12-08-2013 05:47 AM
We need to calculate percentiles at different dimensions of large amount of data (at 8 billion records). As we don't have PROC UNIVARIATE in SAS In Database support - thought of using proc freq to calculate cumulative frequecies and use that to calculate the percentiles.
I am able to get the distribution for a specific subset but not for all the data at one shot as it is giving me I/O error.
Can anyone please assist if there is any other way to calculate 99.9 percentiles or use PROC FREQ efficiently.
We are not transfering the data and it is huge.
Thanks in advance.
12-08-2013 04:01 PM
Is your data in native SAS datasets or on a server?
If its on a server you may want to consider using native SQL commands for that server instead.
8 billion is a lot of records regardless and will take a while, since percentile function requires a sort of data.
12-08-2013 04:05 PM
The data is a teradata table as am not doing any transfer of data.
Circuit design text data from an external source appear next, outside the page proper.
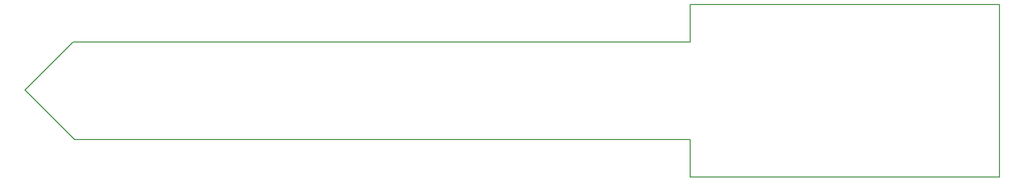
<source format=gm1>
G04 #@! TF.FileFunction,Profile,NP*
%FSLAX46Y46*%
G04 Gerber Fmt 4.6, Leading zero omitted, Abs format (unit mm)*
G04 Created by KiCad (PCBNEW 4.0.4+e1-6308~48~ubuntu16.04.1-stable) date Mon Mar  6 18:16:33 2017*
%MOMM*%
%LPD*%
G01*
G04 APERTURE LIST*
%ADD10C,0.100000*%
%ADD11C,0.150000*%
G04 APERTURE END LIST*
D10*
D11*
X52705000Y-102870000D02*
X156845000Y-102870000D01*
X52451000Y-86360000D02*
X156845000Y-86360000D01*
X44323000Y-94488000D02*
X52705000Y-102870000D01*
X52451000Y-86360000D02*
X44323000Y-94488000D01*
X209169000Y-80010000D02*
X209169000Y-109220000D01*
X209169000Y-109220000D02*
X156845000Y-109220000D01*
X209169000Y-80010000D02*
X156845000Y-80010000D01*
X156845000Y-80010000D02*
X156845000Y-86360000D01*
X156845000Y-102870000D02*
X156845000Y-109220000D01*
M02*

</source>
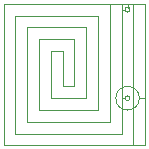
<source format=gbr>
G04 DipTrace 3.3.1.3*
G04 sema_print_gerb.gbr*
%MOMM*%
G04 #@! TF.FileFunction,Copper,L1,Top*
G04 #@! TF.Part,Single*
G04 #@! TA.AperFunction,Nonconductor*
%ADD13C,0.00033*%
%FSLAX35Y35*%
G04*
G71*
G90*
G75*
G01*
G04 Top*
%LPD*%
X500000Y500000D2*
D13*
Y800000D1*
X400000D1*
Y400000D1*
X700000D1*
Y1000000D1*
X200000D1*
Y200000D1*
X900000D1*
Y1200000D1*
X0D1*
Y0D1*
X1100000D1*
Y1200000D1*
X1000000D1*
Y1150000D1*
X1029000D1*
G02X1071000Y1150000I21000J0D01*
G01*
G02X1029000Y1150000I-21000J0D01*
G01*
X1000000D1*
Y400000D1*
X1029000D1*
G02X1071000Y400000I21000J0D01*
G01*
G02X1029000Y400000I-21000J0D01*
G01*
X1000000D1*
Y100000D1*
X100000D1*
Y1100000D1*
X800000D1*
Y300000D1*
X300000D1*
Y900000D1*
X600000D1*
Y500000D1*
X500000D1*
G04 Bottom*
X0Y0D2*
X1200000D1*
Y400000D1*
X1150000D1*
G02X950000Y400000I-100000J0D01*
G01*
G02X1150000Y400000I100000J0D01*
G01*
X1200000D1*
Y1200000D1*
X1050000D1*
Y1171000D1*
G02X1071000Y1150000I0J-21000D01*
G01*
G02X1050000Y1171000I-21000J0D01*
G01*
Y1200000D1*
X0D1*
Y0D1*
M02*

</source>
We tried doing this in teradata but is taking whole lot of time. Thanks.
12-08-2013 06:11 PM
Have you confirmed what Teradata is doing by configuring these options:
OPTIONS sastrace=',,,d' sastraceloc=saslog nostsuffix;
Also check out this:
10-13-2014 05:39 AM
Can you help me out with a similar doubt. I am not being able to do in-database processing using the SQL generation. My code is only firing a select * to the RDBMS and pulling it into SAS to perform the SAS procedure rather than performing it in the DBMS itself.
Can you give some directions on this, regarding the requirements and the correct libname statement or code snippet to perform the same. ?